[Document excerpt Boundary: Start]
Background: Primary prevention of food allergy by early introduction of allergenic foods seems promising. We aimed to determine whether early food introduction or the application of regular skin emollients in infants from a general population reduced the risk of food allergy.
Methods: This 2 × 2 factorial, cluster-randomised trial was done at Oslo University Hospital and Østfold Hospital Trust, Oslo, Norway, and Karolinska University Hospital, Stockholm, Sweden. Infants of women recruited antenatally at the routine 18-week ultrasound examination were cluster-randomised at birth to the following groups: (1) no intervention group; (2) the skin intervention group (skin emollients; bath additives and facial cream; from age 2 weeks to <9 months, both at least four times per week); (3) the food intervention group (early complementary feeding of peanut, cow's milk, wheat, and egg from age 3 months); or (4) combined intervention group (skin and food interventions). Participants were randomly assigned (1:1:1:1) using computer-generated randomisation based on clusters of 92 geographical areas and eight 3-month time blocks. Study personnel performing clinical assessments were masked to group allocation. The primary outcome was allergy to any interventional food at 36 months of age. The primary efficacy analysis was done by intention-to-treat analysis, which included all participants who were randomly assigned, apart from three individuals who withdrew their consent. This was a study performed within ORAACLE (the Oslo Research Group of Asthma and Allergy in Childhood; the Lung and Environment). This study is registered as ClinicalTrials.gov, NCT02449850.
[Document excerpt Boundary: End]
[Records shown Boundary: Start]
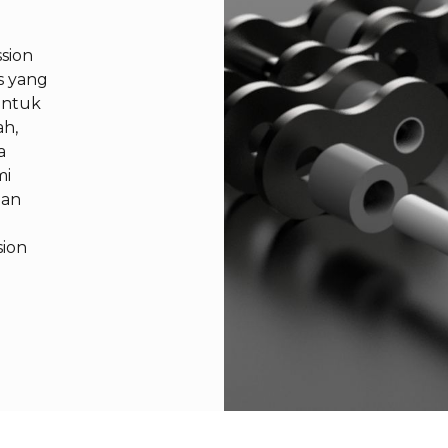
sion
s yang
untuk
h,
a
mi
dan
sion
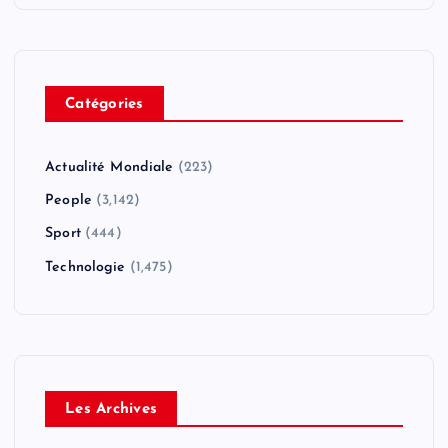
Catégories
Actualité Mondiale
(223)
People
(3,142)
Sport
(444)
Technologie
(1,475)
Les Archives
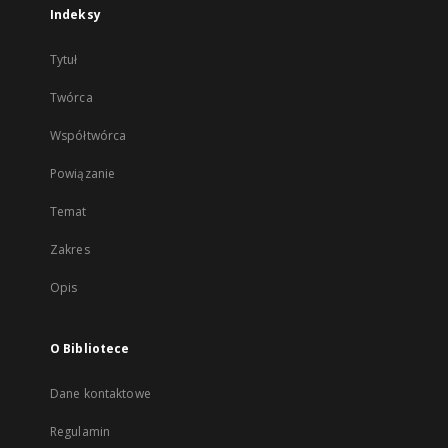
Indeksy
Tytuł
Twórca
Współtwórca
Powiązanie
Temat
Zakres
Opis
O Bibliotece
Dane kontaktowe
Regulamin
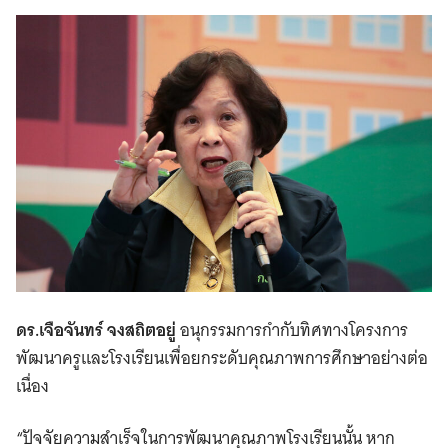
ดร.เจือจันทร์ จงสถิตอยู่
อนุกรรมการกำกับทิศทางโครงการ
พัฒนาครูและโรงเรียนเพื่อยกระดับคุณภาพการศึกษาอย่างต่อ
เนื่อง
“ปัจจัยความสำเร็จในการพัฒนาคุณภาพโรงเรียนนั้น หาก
[Records shown Boundary: End]
[Records shown Boundary: Start]
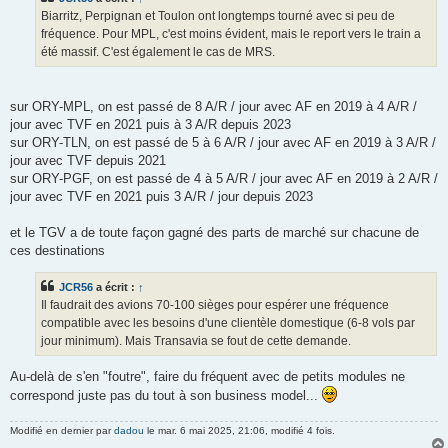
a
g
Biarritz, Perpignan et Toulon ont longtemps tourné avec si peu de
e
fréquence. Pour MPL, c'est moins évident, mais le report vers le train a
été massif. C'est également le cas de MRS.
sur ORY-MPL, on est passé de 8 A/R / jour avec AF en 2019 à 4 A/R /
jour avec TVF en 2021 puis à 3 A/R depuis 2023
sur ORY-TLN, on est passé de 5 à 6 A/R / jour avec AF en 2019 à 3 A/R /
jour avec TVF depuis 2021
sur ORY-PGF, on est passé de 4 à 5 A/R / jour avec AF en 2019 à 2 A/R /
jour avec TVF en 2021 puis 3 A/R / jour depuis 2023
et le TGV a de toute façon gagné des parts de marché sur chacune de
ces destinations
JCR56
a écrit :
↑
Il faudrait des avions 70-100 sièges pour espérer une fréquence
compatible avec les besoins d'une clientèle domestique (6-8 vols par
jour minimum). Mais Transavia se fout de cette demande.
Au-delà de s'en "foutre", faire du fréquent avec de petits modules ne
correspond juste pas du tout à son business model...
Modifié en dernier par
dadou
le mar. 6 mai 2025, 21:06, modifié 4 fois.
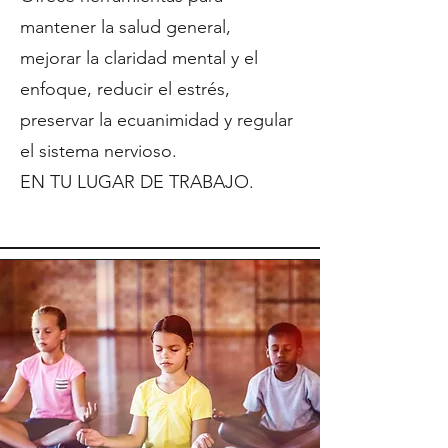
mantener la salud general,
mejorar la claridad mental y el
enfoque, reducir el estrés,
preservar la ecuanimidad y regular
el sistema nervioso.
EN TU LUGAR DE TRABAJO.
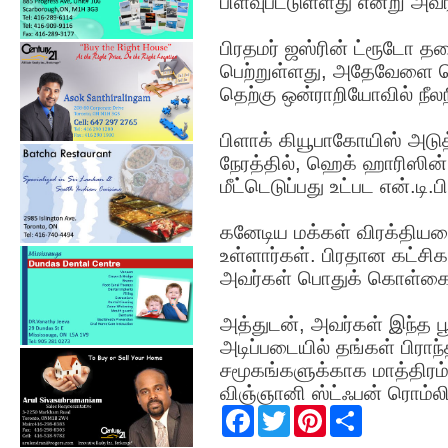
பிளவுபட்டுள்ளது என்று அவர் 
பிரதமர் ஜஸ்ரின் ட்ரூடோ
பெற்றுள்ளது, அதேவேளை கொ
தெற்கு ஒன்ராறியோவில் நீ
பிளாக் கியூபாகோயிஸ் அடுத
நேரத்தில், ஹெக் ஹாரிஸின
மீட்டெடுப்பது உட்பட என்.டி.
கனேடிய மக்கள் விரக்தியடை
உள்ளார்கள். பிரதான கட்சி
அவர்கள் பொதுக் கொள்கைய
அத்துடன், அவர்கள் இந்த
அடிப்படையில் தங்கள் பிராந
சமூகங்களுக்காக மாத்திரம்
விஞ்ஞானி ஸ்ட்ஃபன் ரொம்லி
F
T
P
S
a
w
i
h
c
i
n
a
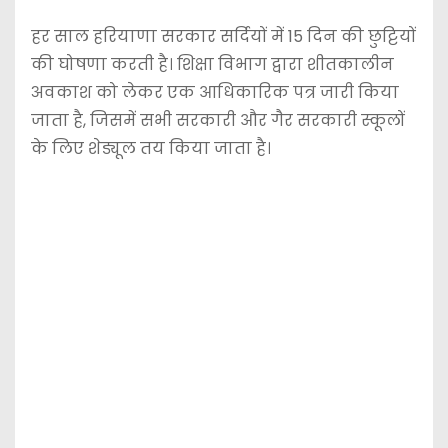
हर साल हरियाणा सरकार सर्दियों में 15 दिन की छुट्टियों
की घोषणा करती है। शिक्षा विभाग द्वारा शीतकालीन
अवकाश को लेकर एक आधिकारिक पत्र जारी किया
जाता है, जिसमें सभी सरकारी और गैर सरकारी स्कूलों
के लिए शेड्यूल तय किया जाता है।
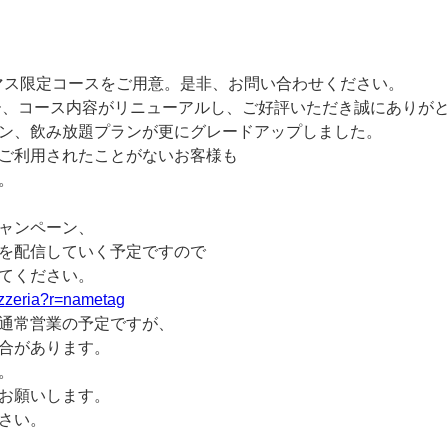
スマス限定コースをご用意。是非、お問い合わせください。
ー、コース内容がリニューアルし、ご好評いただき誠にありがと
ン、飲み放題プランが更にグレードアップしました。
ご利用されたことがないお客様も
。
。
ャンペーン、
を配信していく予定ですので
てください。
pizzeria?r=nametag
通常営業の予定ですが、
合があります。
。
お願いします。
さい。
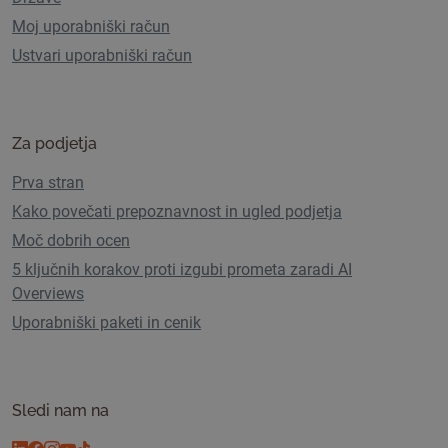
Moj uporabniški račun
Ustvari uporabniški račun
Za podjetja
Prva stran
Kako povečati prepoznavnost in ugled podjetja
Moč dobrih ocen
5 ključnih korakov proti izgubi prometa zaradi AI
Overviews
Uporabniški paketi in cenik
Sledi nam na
[Records shown Boundary: End]
[Records shown Boundary: Start]
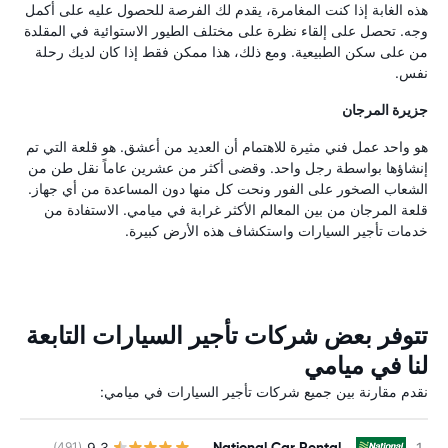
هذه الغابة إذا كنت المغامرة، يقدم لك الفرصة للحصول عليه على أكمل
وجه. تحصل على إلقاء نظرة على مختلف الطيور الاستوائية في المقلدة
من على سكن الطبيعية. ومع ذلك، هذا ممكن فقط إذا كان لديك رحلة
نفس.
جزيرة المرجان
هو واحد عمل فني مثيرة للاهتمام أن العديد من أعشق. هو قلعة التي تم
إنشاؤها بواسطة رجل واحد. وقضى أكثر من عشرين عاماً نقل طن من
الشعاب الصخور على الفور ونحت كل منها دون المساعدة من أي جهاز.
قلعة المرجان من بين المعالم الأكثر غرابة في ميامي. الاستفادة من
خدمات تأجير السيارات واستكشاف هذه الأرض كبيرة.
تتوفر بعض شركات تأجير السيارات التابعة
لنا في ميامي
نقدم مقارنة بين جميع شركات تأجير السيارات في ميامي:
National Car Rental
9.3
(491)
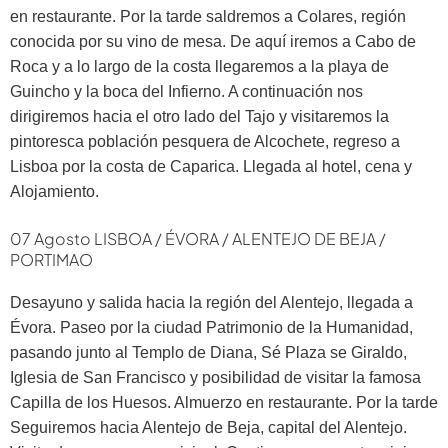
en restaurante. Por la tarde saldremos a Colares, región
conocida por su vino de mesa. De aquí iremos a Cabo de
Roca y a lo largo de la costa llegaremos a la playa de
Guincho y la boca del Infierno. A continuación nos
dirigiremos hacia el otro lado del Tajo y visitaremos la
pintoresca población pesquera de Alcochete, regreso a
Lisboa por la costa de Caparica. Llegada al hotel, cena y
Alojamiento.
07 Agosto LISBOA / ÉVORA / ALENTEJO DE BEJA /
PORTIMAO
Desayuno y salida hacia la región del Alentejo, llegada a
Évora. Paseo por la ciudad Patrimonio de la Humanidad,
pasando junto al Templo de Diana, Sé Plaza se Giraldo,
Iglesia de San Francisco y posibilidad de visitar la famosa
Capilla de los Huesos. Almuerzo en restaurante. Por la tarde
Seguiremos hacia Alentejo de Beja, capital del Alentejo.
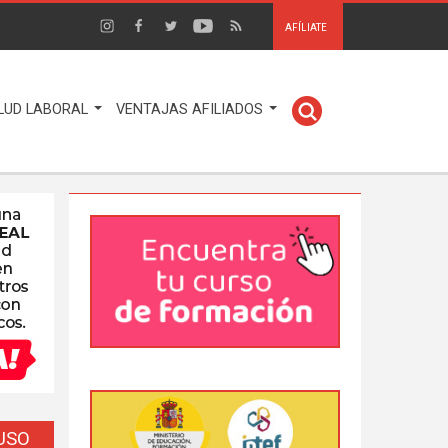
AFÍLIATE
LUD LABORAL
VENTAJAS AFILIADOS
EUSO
[Records shown Boundary: End]
Continue the abstract on preventing food allergy in infants from where it stops, after its sentence giving the ClinicalTrials.gov registration.

Findings: We recruited 2697 women with 2701 pregnancies, from whom 2397 newborn infants were enrolled between April 14, 2015, and April 11, 2017. Of these infants, 597 were randomly assigned to the no intervention group, 575 to the skin intervention group, 642 to the food intervention group, and 583 to the combined intervention group. One participant in each of the no intervention, food intervention, and skin intervention groups withdrew consent and were therefore not included in any analyses. Food allergy was diagnosed in 44 children; 14 (2·3%) of 596 infants in the non-intervention group, 17 (3·0%) of 574 infants in the skin intervention group, six (0·9%) of 641 infants in the food intervention group, and seven (1·2%) of 583 infants in the combined intervention group. Peanut allergy was diagnosed in 32 children, egg allergy in 12 children, and milk allergy in four children. None had allergy to wheat. Prevalence of food allergy was reduced in the food intervention group compared with the no food intervention group (risk difference -1·6% [95% CI -2·7 to -0·5]; odds ratio [OR] 0·4 [95% CI 0·2 to 0·8]), but not compared with the skin intervention group (0·4% [95% CI -0·6 to 1· 5%]; OR 1·3 [0·7 to 2·3]), with no significant interaction effect (p=1·0). Preventing food allergy in one child required early exposure to allergenic foods in 63 children. No serious adverse events were observed.
Interpretation: Exposure to allergenic foods from 3 months of age reduced food allergy at 36 months in a general population. Our results support that early introduction of common allergenic foods is a safe and effective strategy to prevent food allergy.
Funding: Full funding sources listed at end of paper (see Acknowledgments).